A powder, cream or liquid used to give you a healthy, rosy glow.
Why might I want to use this stuff?
Most everybody wants to have some healthy-looking color in their cheeks, but sometimes you just don’t, either because that’s just how your skin is or because you covered it all up with foundation. Blush lets you bring it back, but better – you can put it exactly where you want it.
How do I choose the right one for me?
All the formulas will work on any skin type, but some might benefit you more than others.
- Powder – this is the most common type, and works well on most skin types. Generally you see blush as a pressed powder, though some brands have loose powders available.
- Cream – while cream formulas work well on most skin types, they’re especially good for very dry or dehydrated skin since they generally have a more dewy appearance and won’t pull moisture out of the skin.
- Liquid- this type of blush can be either a thick liquid (almost a cream in a tube) or a very thin one. These leave an almost stain-like appearance and tend to wear well on bare skin.
Blush mostly comes in various shades of pink or red, but you can get them in a range of practically orange all the way to purple. Certain shades will probably favor your skin tone more than others, but most people can wear just about anything as long as it’s applied well and coordinates with the rest of their makeup for the day. I tend to wear either all cool tones (eyeshadow, lipstick and blush) or all warms.
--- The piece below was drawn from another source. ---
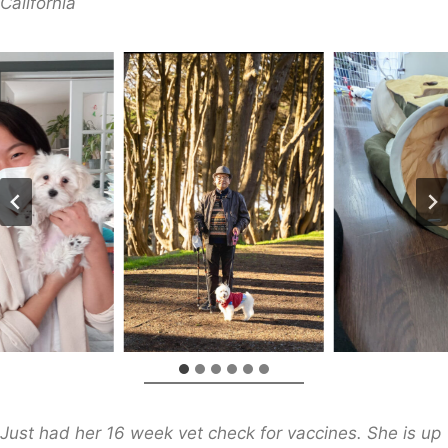
​California
Just had her 16 week vet check for vaccines. She is up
Just like eyeshadow, blush comes in a pretty fair range of matte-to-glittery finishes. Very shimmery blushes tend to be less forgiving if your skin is oily or has uneven texture.
The main things I look for in a blush as far as quality goes are pigmentation, texture and wear time. While some blushes are meant to be more sheer than others, you should be able to build the color up without the product looking patchy or cakey. The product should blend easily and consistently on the skin; powder blushes should be finely milled, and cream ones shouldn’t feel sticky or waxy. Wear time will vary based on your skin and any foundation/primer that you use, but I prefer a blush that will last at least eight hours without fading.